Three of those are essential for climbing mountains. Having been told many times over the years that if I put too much pressure on my knee joints I would need a knee replacement I have been scared to push myself.
It’s so easy to tell ourselves we can’t do something, isn’t it?
When I was first diagnosed with acromegaly I was scared. My daughter was only 2 years old and I couldn’t see what my future would look like. I was in pain and couldn’t imagine how long life would continue like that. When my surgery was so successful I was filled with gratitude. I cried and vowed I would always be grateful for this second chance I had been given.
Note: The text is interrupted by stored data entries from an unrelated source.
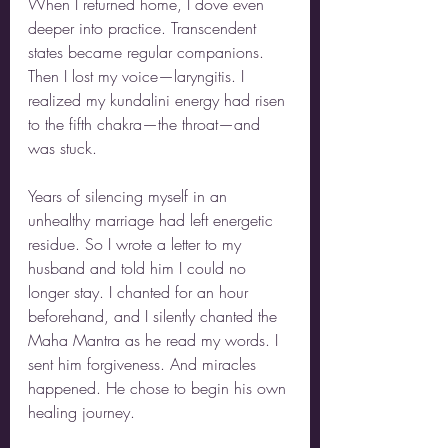
When I returned home, I dove even 
deeper into practice. Transcendent 
states became regular companions. 
Then I lost my voice—laryngitis. I 
realized my kundalini energy had risen 
to the fifth chakra—the throat—and 
was stuck.
Years of silencing myself in an 
unhealthy marriage had left energetic 
residue. So I wrote a letter to my 
husband and told him I could no 
longer stay. I chanted for an hour 
beforehand, and I silently chanted the 
Maha Mantra as he read my words. I 
sent him forgiveness. And miracles 
happened. He chose to begin his own 
healing journey.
I don’t believe it is possible to always be grateful, all day every day. We are human and sometimes we feel frustrated and angry. I try though.
Over the years I have had days when my limitations have caused me so much frustration I have sat and cried. I can’t knit any more. When I sew for more than a few minutes my fingers cease up and that frustrates me. I know that I am a 45 year old with much older joints, but I have decided to modify my life so that I don’t feel limited.
It works for the most part. Most days I am just grateful and I feel as normal as anyone can.
Some days though I am reminded that my body is not in any way the body of an average 45 year old. This was the case when we were climbing the mountain. There were 11 of us walking, ranging from my 6 year old niece to my 69 year old Mum. Despite working really hard on my fitness and muscle strength recently, I struggled the most. This photo is one of many we could have taken of me sitting mopping my brow while quietly weeping in frustration. My lovely Mum held back with me to support me and keep me going, but it wasn’t easy.